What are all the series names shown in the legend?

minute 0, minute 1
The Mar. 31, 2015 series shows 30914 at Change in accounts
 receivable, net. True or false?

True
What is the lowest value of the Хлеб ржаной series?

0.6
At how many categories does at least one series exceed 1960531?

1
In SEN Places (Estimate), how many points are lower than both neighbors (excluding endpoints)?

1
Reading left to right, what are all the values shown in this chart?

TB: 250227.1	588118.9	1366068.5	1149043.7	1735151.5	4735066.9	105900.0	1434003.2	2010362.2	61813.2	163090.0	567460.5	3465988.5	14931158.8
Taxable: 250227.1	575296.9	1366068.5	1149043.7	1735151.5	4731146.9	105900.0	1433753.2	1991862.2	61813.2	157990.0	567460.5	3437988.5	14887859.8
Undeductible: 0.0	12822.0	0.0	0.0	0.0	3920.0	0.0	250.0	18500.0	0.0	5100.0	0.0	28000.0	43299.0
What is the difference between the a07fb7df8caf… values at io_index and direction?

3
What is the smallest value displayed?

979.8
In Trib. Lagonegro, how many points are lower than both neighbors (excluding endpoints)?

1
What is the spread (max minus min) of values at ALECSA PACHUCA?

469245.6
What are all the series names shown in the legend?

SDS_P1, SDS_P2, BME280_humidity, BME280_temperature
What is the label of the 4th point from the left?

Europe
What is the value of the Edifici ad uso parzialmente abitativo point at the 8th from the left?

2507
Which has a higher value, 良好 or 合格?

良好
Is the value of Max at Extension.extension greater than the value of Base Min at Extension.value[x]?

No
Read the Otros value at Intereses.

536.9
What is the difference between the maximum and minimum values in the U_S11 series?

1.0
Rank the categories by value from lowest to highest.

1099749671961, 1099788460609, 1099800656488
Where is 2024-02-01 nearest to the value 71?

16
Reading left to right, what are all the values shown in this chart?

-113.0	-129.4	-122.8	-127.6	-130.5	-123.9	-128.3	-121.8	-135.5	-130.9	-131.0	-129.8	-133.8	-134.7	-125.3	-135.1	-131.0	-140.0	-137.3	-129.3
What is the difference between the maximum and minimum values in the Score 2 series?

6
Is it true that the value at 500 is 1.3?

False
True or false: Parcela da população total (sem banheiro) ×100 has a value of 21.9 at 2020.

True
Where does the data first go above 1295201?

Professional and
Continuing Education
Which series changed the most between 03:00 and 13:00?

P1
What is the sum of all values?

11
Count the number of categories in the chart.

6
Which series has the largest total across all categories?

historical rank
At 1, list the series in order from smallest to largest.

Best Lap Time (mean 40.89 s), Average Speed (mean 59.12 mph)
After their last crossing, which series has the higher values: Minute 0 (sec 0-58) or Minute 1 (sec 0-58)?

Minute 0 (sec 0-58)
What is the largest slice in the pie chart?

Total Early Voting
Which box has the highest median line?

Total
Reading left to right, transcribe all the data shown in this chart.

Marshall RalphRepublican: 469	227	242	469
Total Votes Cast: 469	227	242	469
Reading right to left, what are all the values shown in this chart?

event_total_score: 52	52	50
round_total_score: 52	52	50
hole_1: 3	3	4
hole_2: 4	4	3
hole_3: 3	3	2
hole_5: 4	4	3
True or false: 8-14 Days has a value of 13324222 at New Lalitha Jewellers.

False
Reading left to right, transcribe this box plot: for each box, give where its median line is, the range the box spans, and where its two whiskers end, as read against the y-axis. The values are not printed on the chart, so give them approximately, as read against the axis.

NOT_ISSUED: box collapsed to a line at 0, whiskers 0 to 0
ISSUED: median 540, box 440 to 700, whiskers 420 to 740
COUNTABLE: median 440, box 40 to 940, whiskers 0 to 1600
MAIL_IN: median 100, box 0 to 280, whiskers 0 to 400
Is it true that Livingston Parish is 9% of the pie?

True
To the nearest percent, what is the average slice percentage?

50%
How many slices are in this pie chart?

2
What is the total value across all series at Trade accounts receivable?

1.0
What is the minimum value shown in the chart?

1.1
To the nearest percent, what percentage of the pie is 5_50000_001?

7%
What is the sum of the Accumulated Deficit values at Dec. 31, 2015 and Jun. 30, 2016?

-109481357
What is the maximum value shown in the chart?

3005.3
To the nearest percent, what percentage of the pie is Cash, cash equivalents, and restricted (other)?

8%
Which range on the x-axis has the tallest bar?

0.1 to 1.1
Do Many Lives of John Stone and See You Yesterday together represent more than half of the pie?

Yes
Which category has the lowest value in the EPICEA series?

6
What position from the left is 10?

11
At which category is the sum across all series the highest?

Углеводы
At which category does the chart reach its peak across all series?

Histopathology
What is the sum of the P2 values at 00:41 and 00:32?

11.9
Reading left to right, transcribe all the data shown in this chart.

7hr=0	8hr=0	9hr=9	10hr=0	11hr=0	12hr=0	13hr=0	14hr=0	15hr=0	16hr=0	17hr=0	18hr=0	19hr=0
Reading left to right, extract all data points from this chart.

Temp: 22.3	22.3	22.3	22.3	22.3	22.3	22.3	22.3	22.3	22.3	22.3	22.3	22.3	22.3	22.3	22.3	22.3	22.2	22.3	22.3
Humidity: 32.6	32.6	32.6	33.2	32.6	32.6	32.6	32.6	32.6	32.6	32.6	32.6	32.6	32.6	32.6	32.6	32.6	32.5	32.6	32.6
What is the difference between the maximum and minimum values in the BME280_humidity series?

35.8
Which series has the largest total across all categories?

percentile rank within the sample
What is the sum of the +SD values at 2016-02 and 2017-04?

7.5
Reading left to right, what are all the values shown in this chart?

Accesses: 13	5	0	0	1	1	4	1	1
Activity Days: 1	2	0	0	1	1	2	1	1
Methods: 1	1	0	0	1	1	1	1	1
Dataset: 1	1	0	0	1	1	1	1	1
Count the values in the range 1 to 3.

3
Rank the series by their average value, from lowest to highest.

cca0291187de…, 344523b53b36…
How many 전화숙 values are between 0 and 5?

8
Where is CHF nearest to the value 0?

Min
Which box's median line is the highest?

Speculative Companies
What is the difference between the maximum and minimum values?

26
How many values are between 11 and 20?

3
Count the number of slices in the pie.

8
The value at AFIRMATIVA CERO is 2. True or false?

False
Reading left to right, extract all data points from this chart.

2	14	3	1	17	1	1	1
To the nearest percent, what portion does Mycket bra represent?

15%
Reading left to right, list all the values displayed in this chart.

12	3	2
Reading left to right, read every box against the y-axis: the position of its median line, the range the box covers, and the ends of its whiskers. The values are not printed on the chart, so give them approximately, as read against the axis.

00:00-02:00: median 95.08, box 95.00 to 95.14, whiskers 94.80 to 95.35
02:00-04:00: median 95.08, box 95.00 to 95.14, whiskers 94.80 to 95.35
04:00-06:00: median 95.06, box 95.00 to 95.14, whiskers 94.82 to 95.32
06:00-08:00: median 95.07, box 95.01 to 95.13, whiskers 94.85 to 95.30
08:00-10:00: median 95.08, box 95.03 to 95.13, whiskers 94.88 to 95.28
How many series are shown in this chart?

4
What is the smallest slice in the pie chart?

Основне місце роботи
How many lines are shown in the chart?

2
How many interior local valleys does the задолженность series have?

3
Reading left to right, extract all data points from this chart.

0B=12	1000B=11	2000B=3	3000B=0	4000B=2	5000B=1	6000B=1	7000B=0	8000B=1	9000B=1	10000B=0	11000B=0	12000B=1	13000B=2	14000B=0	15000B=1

▶ _WHAT IS REQUIRED_
Can you copy every item above word for word, with no changes at all?

▶ _EXPECTED ANSWER_
What are all the series names shown in the legend?

minute 0, minute 1
The Mar. 31, 2015 series shows 30914 at Change in accounts
 receivable, net. True or false?

True
What is the lowest value of the Хлеб ржаной series?

0.6
At how many categories does at least one series exceed 1960531?

1
In SEN Places (Estimate), how many points are lower than both neighbors (excluding endpoints)?

1
Reading left to right, what are all the values shown in this chart?

TB: 250227.1	588118.9	1366068.5	1149043.7	1735151.5	4735066.9	105900.0	1434003.2	2010362.2	61813.2	163090.0	567460.5	3465988.5	14931158.8
Taxable: 250227.1	575296.9	1366068.5	1149043.7	1735151.5	4731146.9	105900.0	1433753.2	1991862.2	61813.2	157990.0	567460.5	3437988.5	14887859.8
Undeductible: 0.0	12822.0	0.0	0.0	0.0	3920.0	0.0	250.0	18500.0	0.0	5100.0	0.0	28000.0	43299.0
What is the difference between the a07fb7df8caf… values at io_index and direction?

3
What is the smallest value displayed?

979.8
In Trib. Lagonegro, how many points are lower than both neighbors (excluding endpoints)?

1
What is the spread (max minus min) of values at ALECSA PACHUCA?

469245.6
What are all the series names shown in the legend?

SDS_P1, SDS_P2, BME280_humidity, BME280_temperature
What is the label of the 4th point from the left?

Europe
What is the value of the Edifici ad uso parzialmente abitativo point at the 8th from the left?

2507
Which has a higher value, 良好 or 合格?

良好
Is the value of Max at Extension.extension greater than the value of Base Min at Extension.value[x]?

No
Read the Otros value at Intereses.

536.9
What is the difference between the maximum and minimum values in the U_S11 series?

1.0
Rank the categories by value from lowest to highest.

1099749671961, 1099788460609, 1099800656488
Where is 2024-02-01 nearest to the value 71?

16
Reading left to right, what are all the values shown in this chart?

-113.0	-129.4	-122.8	-127.6	-130.5	-123.9	-128.3	-121.8	-135.5	-130.9	-131.0	-129.8	-133.8	-134.7	-125.3	-135.1	-131.0	-140.0	-137.3	-129.3
What is the difference between the maximum and minimum values in the Score 2 series?

6
Is it true that the value at 500 is 1.3?

False
True or false: Parcela da população total (sem banheiro) ×100 has a value of 21.9 at 2020.

True
Where does the data first go above 1295201?

Professional and
Continuing Education
Which series changed the most between 03:00 and 13:00?

P1
What is the sum of all values?

11
Count the number of categories in the chart.

6
Which series has the largest total across all categories?

historical rank
At 1, list the series in order from smallest to largest.

Best Lap Time (mean 40.89 s), Average Speed (mean 59.12 mph)
After their last crossing, which series has the higher values: Minute 0 (sec 0-58) or Minute 1 (sec 0-58)?

Minute 0 (sec 0-58)
What is the largest slice in the pie chart?

Total Early Voting
Which box has the highest median line?

Total
Reading left to right, transcribe all the data shown in this chart.

Marshall RalphRepublican: 469	227	242	469
Total Votes Cast: 469	227	242	469
Reading right to left, what are all the values shown in this chart?

event_total_score: 52	52	50
round_total_score: 52	52	50
hole_1: 3	3	4
hole_2: 4	4	3
hole_3: 3	3	2
hole_5: 4	4	3
True or false: 8-14 Days has a value of 13324222 at New Lalitha Jewellers.

False
Reading left to right, transcribe this box plot: for each box, give where its median line is, the range the box spans, and where its two whiskers end, as read against the y-axis. The values are not printed on the chart, so give them approximately, as read against the axis.

NOT_ISSUED: box collapsed to a line at 0, whiskers 0 to 0
ISSUED: median 540, box 440 to 700, whiskers 420 to 740
COUNTABLE: median 440, box 40 to 940, whiskers 0 to 1600
MAIL_IN: median 100, box 0 to 280, whiskers 0 to 400
Is it true that Livingston Parish is 9% of the pie?

True
To the nearest percent, what is the average slice percentage?

50%
How many slices are in this pie chart?

2
What is the total value across all series at Trade accounts receivable?

1.0
What is the minimum value shown in the chart?

1.1
To the nearest percent, what percentage of the pie is 5_50000_001?

7%
What is the sum of the Accumulated Deficit values at Dec. 31, 2015 and Jun. 30, 2016?

-109481357
What is the maximum value shown in the chart?

3005.3
To the nearest percent, what percentage of the pie is Cash, cash equivalents, and restricted (other)?

8%
Which range on the x-axis has the tallest bar?

0.1 to 1.1
Do Many Lives of John Stone and See You Yesterday together represent more than half of the pie?

Yes
Which category has the lowest value in the EPICEA series?

6
What position from the left is 10?

11
At which category is the sum across all series the highest?

Углеводы
At which category does the chart reach its peak across all series?

Histopathology
What is the sum of the P2 values at 00:41 and 00:32?

11.9
Reading left to right, transcribe all the data shown in this chart.

7hr=0	8hr=0	9hr=9	10hr=0	11hr=0	12hr=0	13hr=0	14hr=0	15hr=0	16hr=0	17hr=0	18hr=0	19hr=0
Reading left to right, extract all data points from this chart.

Temp: 22.3	22.3	22.3	22.3	22.3	22.3	22.3	22.3	22.3	22.3	22.3	22.3	22.3	22.3	22.3	22.3	22.3	22.2	22.3	22.3
Humidity: 32.6	32.6	32.6	33.2	32.6	32.6	32.6	32.6	32.6	32.6	32.6	32.6	32.6	32.6	32.6	32.6	32.6	32.5	32.6	32.6
What is the difference between the maximum and minimum values in the BME280_humidity series?

35.8
Which series has the largest total across all categories?

percentile rank within the sample
What is the sum of the +SD values at 2016-02 and 2017-04?

7.5
Reading left to right, what are all the values shown in this chart?

Accesses: 13	5	0	0	1	1	4	1	1
Activity Days: 1	2	0	0	1	1	2	1	1
Methods: 1	1	0	0	1	1	1	1	1
Dataset: 1	1	0	0	1	1	1	1	1
Count the values in the range 1 to 3.

3
Rank the series by their average value, from lowest to highest.

cca0291187de…, 344523b53b36…
How many 전화숙 values are between 0 and 5?

8
Where is CHF nearest to the value 0?

Min
Which box's median line is the highest?

Speculative Companies
What is the difference between the maximum and minimum values?

26
How many values are between 11 and 20?

3
Count the number of slices in the pie.

8
The value at AFIRMATIVA CERO is 2. True or false?

False
Reading left to right, extract all data points from this chart.

2	14	3	1	17	1	1	1
To the nearest percent, what portion does Mycket bra represent?

15%
Reading left to right, list all the values displayed in this chart.

12	3	2
Reading left to right, read every box against the y-axis: the position of its median line, the range the box covers, and the ends of its whiskers. The values are not printed on the chart, so give them approximately, as read against the axis.

00:00-02:00: median 95.08, box 95.00 to 95.14, whiskers 94.80 to 95.35
02:00-04:00: median 95.08, box 95.00 to 95.14, whiskers 94.80 to 95.35
04:00-06:00: median 95.06, box 95.00 to 95.14, whiskers 94.82 to 95.32
06:00-08:00: median 95.07, box 95.01 to 95.13, whiskers 94.85 to 95.30
08:00-10:00: median 95.08, box 95.03 to 95.13, whiskers 94.88 to 95.28
How many series are shown in this chart?

4
What is the smallest slice in the pie chart?

Основне місце роботи
How many lines are shown in the chart?

2
How many interior local valleys does the задолженность series have?

3
Reading left to right, extract all data points from this chart.

0B=12	1000B=11	2000B=3	3000B=0	4000B=2	5000B=1	6000B=1	7000B=0	8000B=1	9000B=1	10000B=0	11000B=0	12000B=1	13000B=2	14000B=0	15000B=1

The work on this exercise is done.